Data provided:
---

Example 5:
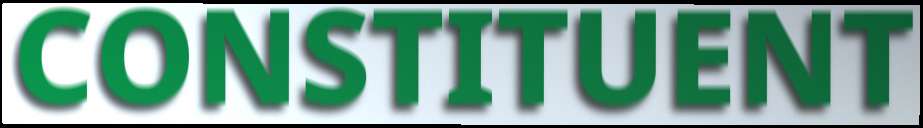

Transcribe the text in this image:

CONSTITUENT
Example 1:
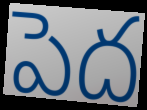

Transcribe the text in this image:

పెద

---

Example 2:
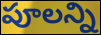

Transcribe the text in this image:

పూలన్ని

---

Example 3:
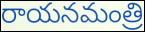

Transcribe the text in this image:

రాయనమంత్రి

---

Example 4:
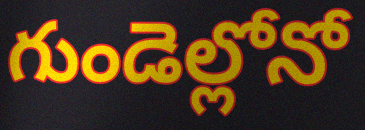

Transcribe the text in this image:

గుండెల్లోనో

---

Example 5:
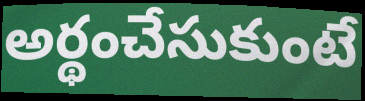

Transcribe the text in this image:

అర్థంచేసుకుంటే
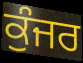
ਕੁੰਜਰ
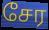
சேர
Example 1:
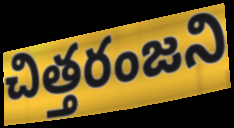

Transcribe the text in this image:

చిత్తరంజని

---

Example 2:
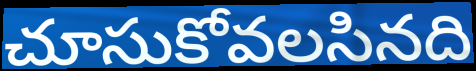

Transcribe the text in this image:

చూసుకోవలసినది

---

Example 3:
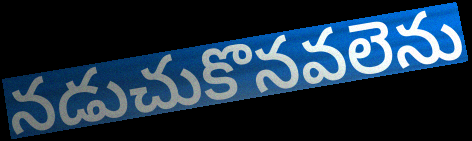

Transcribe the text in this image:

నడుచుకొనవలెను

Directive: Please repeat all of the lines above exactly, leaving the pictures out.

Task answer:
---

Example 5:

Transcribe the text in this image:

CONSTITUENT
Example 1:

Transcribe the text in this image:

పెద

---

Example 2:

Transcribe the text in this image:

పూలన్ని

---

Example 3:

Transcribe the text in this image:

రాయనమంత్రి

---

Example 4:

Transcribe the text in this image:

గుండెల్లోనో

---

Example 5:

Transcribe the text in this image:

అర్థంచేసుకుంటే
ਕੁੰਜਰ
சேர
Example 1:

Transcribe the text in this image:

చిత్తరంజని

---

Example 2:

Transcribe the text in this image:

చూసుకోవలసినది

---

Example 3:

Transcribe the text in this image:

నడుచుకొనవలెను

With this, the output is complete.